Top of INPUT MATERIAL

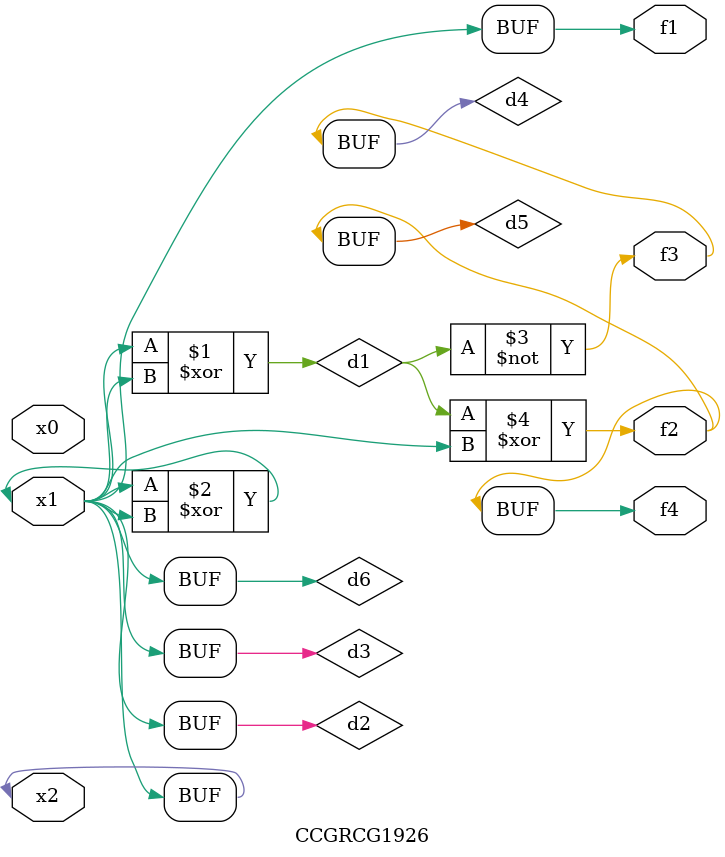
<source format=v>
module CCGRCG1926(
	input x0, x1, x2,
	output f1, f2, f3, f4
);

	wire d1, d2, d3, d4, d5, d6;

	xor (d1, x1, x2);
	buf (d2, x1, x2);
	xor (d3, x1, x2);
	nor (d4, d1);
	xor (d5, d1, d2);
	buf (d6, d2, d3);
	assign f1 = d6;
	assign f2 = d5;
	assign f3 = d4;
	assign f4 = d5;
endmodule

</source>
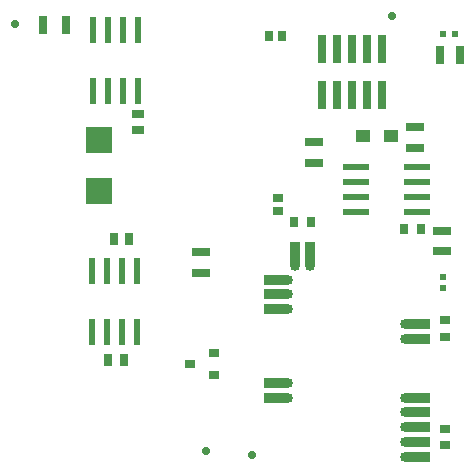
<source format=gtp>
%FSLAX24Y24*%
%MOIN*%
G70*
G01*
G75*
G04 Layer_Color=8421504*
%ADD10C,0.0098*%
%ADD11R,0.0354X0.0315*%
%ADD12C,0.0276*%
%ADD13R,0.0276X0.0394*%
%ADD14R,0.0236X0.0886*%
%ADD15R,0.0591X0.0295*%
%ADD16R,0.0295X0.0591*%
%ADD17R,0.0354X0.0315*%
%ADD18R,0.0492X0.0433*%
%ADD19R,0.0906X0.0906*%
%ADD20R,0.0315X0.0354*%
%ADD21R,0.0197X0.0236*%
%ADD22R,0.0236X0.0197*%
%ADD23R,0.0394X0.0276*%
%ADD24R,0.0315X0.0630*%
%ADD25R,0.0846X0.0335*%
%ADD26C,0.0335*%
%ADD27R,0.0335X0.0846*%
%ADD28R,0.0886X0.0236*%
%ADD29R,0.0299X0.0945*%
%ADD30C,0.0100*%
%ADD31C,0.0079*%
%ADD32C,0.0138*%
%ADD33C,0.0118*%
%ADD34O,0.0669X0.1181*%
%ADD35R,0.0380X0.0380*%
%ADD36C,0.0380*%
%ADD37C,0.0380*%
%ADD38R,0.0630X0.0315*%
%ADD39R,0.0906X0.0236*%
%ADD40R,0.0630X0.1063*%
%ADD41R,0.0358X0.0480*%
%ADD42R,0.0480X0.0358*%
%ADD43R,0.0118X0.0295*%
%ADD44R,0.2165X0.0827*%
%ADD45C,0.0236*%
%ADD46C,0.0394*%
%ADD47C,0.0039*%
%ADD48C,0.0063*%
D11*
X9331Y9232D02*
D03*
Y8799D02*
D03*
X14921Y984D02*
D03*
Y1535D02*
D03*
X14921Y4606D02*
D03*
Y5157D02*
D03*
D12*
X8465Y669D02*
D03*
X13150Y15315D02*
D03*
X6929Y787D02*
D03*
X591Y15039D02*
D03*
D13*
X3878Y7874D02*
D03*
X4390D02*
D03*
X3689Y3819D02*
D03*
X4201D02*
D03*
D14*
X3187Y14843D02*
D03*
Y12795D02*
D03*
X3687D02*
D03*
X4187D02*
D03*
X4687D02*
D03*
X3687Y14843D02*
D03*
X4187D02*
D03*
X4687D02*
D03*
X3148Y6811D02*
D03*
Y4764D02*
D03*
X3648D02*
D03*
X4148D02*
D03*
X4648D02*
D03*
X3648Y6811D02*
D03*
X4148D02*
D03*
X4648D02*
D03*
D15*
X10551Y10404D02*
D03*
Y11093D02*
D03*
X13898Y10915D02*
D03*
Y11604D02*
D03*
X14803Y7451D02*
D03*
Y8140D02*
D03*
X6772Y6742D02*
D03*
Y7431D02*
D03*
D16*
X14734Y14016D02*
D03*
X15423D02*
D03*
D17*
X6417Y3701D02*
D03*
X7205Y3327D02*
D03*
Y4075D02*
D03*
D18*
X12175Y11299D02*
D03*
X13100D02*
D03*
D19*
X3386Y9469D02*
D03*
Y11171D02*
D03*
D20*
X9882Y8425D02*
D03*
X10433D02*
D03*
X13543Y8189D02*
D03*
X14094D02*
D03*
X9035Y14646D02*
D03*
X9469D02*
D03*
D21*
X14843Y6614D02*
D03*
Y6220D02*
D03*
D22*
Y14685D02*
D03*
X15236D02*
D03*
D23*
X4685Y11516D02*
D03*
Y12028D02*
D03*
D24*
X1496Y15001D02*
D03*
X2283D02*
D03*
D25*
X9262Y2579D02*
D03*
Y3071D02*
D03*
Y5531D02*
D03*
Y6024D02*
D03*
Y6516D02*
D03*
X14006Y1102D02*
D03*
Y610D02*
D03*
Y1594D02*
D03*
Y4547D02*
D03*
Y2087D02*
D03*
Y2579D02*
D03*
Y5039D02*
D03*
D26*
X9685Y3071D02*
D03*
Y2579D02*
D03*
Y5531D02*
D03*
Y6024D02*
D03*
Y6516D02*
D03*
X9911Y6959D02*
D03*
X13583Y610D02*
D03*
Y1102D02*
D03*
Y1594D02*
D03*
Y2087D02*
D03*
Y2579D02*
D03*
Y4547D02*
D03*
X10404Y6959D02*
D03*
X13583Y5039D02*
D03*
D27*
X9911Y7382D02*
D03*
X10404D02*
D03*
D28*
X11929Y8778D02*
D03*
Y9278D02*
D03*
Y9778D02*
D03*
Y10278D02*
D03*
X13976Y8778D02*
D03*
Y9778D02*
D03*
Y9278D02*
D03*
Y10278D02*
D03*
D29*
X12311Y14193D02*
D03*
Y12657D02*
D03*
X12811Y14193D02*
D03*
Y12657D02*
D03*
X11811Y14193D02*
D03*
Y12657D02*
D03*
X11311Y14193D02*
D03*
Y12657D02*
D03*
X10811Y14193D02*
D03*
Y12657D02*
D03*
M02*

</source>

Bottom of INPUT MATERIAL

• [WORK TO COMPLETE]
All the records need to be printed again exactly as written, though without their pictures.

• [FINISHED EXERCISE]
<source format=v>
module CCGRCG1926(
	input x0, x1, x2,
	output f1, f2, f3, f4
);

	wire d1, d2, d3, d4, d5, d6;

	xor (d1, x1, x2);
	buf (d2, x1, x2);
	xor (d3, x1, x2);
	nor (d4, d1);
	xor (d5, d1, d2);
	buf (d6, d2, d3);
	assign f1 = d6;
	assign f2 = d5;
	assign f3 = d4;
	assign f4 = d5;
endmodule

</source>
<source format=gtp>
%FSLAX24Y24*%
%MOIN*%
G70*
G01*
G75*
G04 Layer_Color=8421504*
%ADD10C,0.0098*%
%ADD11R,0.0354X0.0315*%
%ADD12C,0.0276*%
%ADD13R,0.0276X0.0394*%
%ADD14R,0.0236X0.0886*%
%ADD15R,0.0591X0.0295*%
%ADD16R,0.0295X0.0591*%
%ADD17R,0.0354X0.0315*%
%ADD18R,0.0492X0.0433*%
%ADD19R,0.0906X0.0906*%
%ADD20R,0.0315X0.0354*%
%ADD21R,0.0197X0.0236*%
%ADD22R,0.0236X0.0197*%
%ADD23R,0.0394X0.0276*%
%ADD24R,0.0315X0.0630*%
%ADD25R,0.0846X0.0335*%
%ADD26C,0.0335*%
%ADD27R,0.0335X0.0846*%
%ADD28R,0.0886X0.0236*%
%ADD29R,0.0299X0.0945*%
%ADD30C,0.0100*%
%ADD31C,0.0079*%
%ADD32C,0.0138*%
%ADD33C,0.0118*%
%ADD34O,0.0669X0.1181*%
%ADD35R,0.0380X0.0380*%
%ADD36C,0.0380*%
%ADD37C,0.0380*%
%ADD38R,0.0630X0.0315*%
%ADD39R,0.0906X0.0236*%
%ADD40R,0.0630X0.1063*%
%ADD41R,0.0358X0.0480*%
%ADD42R,0.0480X0.0358*%
%ADD43R,0.0118X0.0295*%
%ADD44R,0.2165X0.0827*%
%ADD45C,0.0236*%
%ADD46C,0.0394*%
%ADD47C,0.0039*%
%ADD48C,0.0063*%
D11*
X9331Y9232D02*
D03*
Y8799D02*
D03*
X14921Y984D02*
D03*
Y1535D02*
D03*
X14921Y4606D02*
D03*
Y5157D02*
D03*
D12*
X8465Y669D02*
D03*
X13150Y15315D02*
D03*
X6929Y787D02*
D03*
X591Y15039D02*
D03*
D13*
X3878Y7874D02*
D03*
X4390D02*
D03*
X3689Y3819D02*
D03*
X4201D02*
D03*
D14*
X3187Y14843D02*
D03*
Y12795D02*
D03*
X3687D02*
D03*
X4187D02*
D03*
X4687D02*
D03*
X3687Y14843D02*
D03*
X4187D02*
D03*
X4687D02*
D03*
X3148Y6811D02*
D03*
Y4764D02*
D03*
X3648D02*
D03*
X4148D02*
D03*
X4648D02*
D03*
X3648Y6811D02*
D03*
X4148D02*
D03*
X4648D02*
D03*
D15*
X10551Y10404D02*
D03*
Y11093D02*
D03*
X13898Y10915D02*
D03*
Y11604D02*
D03*
X14803Y7451D02*
D03*
Y8140D02*
D03*
X6772Y6742D02*
D03*
Y7431D02*
D03*
D16*
X14734Y14016D02*
D03*
X15423D02*
D03*
D17*
X6417Y3701D02*
D03*
X7205Y3327D02*
D03*
Y4075D02*
D03*
D18*
X12175Y11299D02*
D03*
X13100D02*
D03*
D19*
X3386Y9469D02*
D03*
Y11171D02*
D03*
D20*
X9882Y8425D02*
D03*
X10433D02*
D03*
X13543Y8189D02*
D03*
X14094D02*
D03*
X9035Y14646D02*
D03*
X9469D02*
D03*
D21*
X14843Y6614D02*
D03*
Y6220D02*
D03*
D22*
Y14685D02*
D03*
X15236D02*
D03*
D23*
X4685Y11516D02*
D03*
Y12028D02*
D03*
D24*
X1496Y15001D02*
D03*
X2283D02*
D03*
D25*
X9262Y2579D02*
D03*
Y3071D02*
D03*
Y5531D02*
D03*
Y6024D02*
D03*
Y6516D02*
D03*
X14006Y1102D02*
D03*
Y610D02*
D03*
Y1594D02*
D03*
Y4547D02*
D03*
Y2087D02*
D03*
Y2579D02*
D03*
Y5039D02*
D03*
D26*
X9685Y3071D02*
D03*
Y2579D02*
D03*
Y5531D02*
D03*
Y6024D02*
D03*
Y6516D02*
D03*
X9911Y6959D02*
D03*
X13583Y610D02*
D03*
Y1102D02*
D03*
Y1594D02*
D03*
Y2087D02*
D03*
Y2579D02*
D03*
Y4547D02*
D03*
X10404Y6959D02*
D03*
X13583Y5039D02*
D03*
D27*
X9911Y7382D02*
D03*
X10404D02*
D03*
D28*
X11929Y8778D02*
D03*
Y9278D02*
D03*
Y9778D02*
D03*
Y10278D02*
D03*
X13976Y8778D02*
D03*
Y9778D02*
D03*
Y9278D02*
D03*
Y10278D02*
D03*
D29*
X12311Y14193D02*
D03*
Y12657D02*
D03*
X12811Y14193D02*
D03*
Y12657D02*
D03*
X11811Y14193D02*
D03*
Y12657D02*
D03*
X11311Y14193D02*
D03*
Y12657D02*
D03*
X10811Y14193D02*
D03*
Y12657D02*
D03*
M02*

</source>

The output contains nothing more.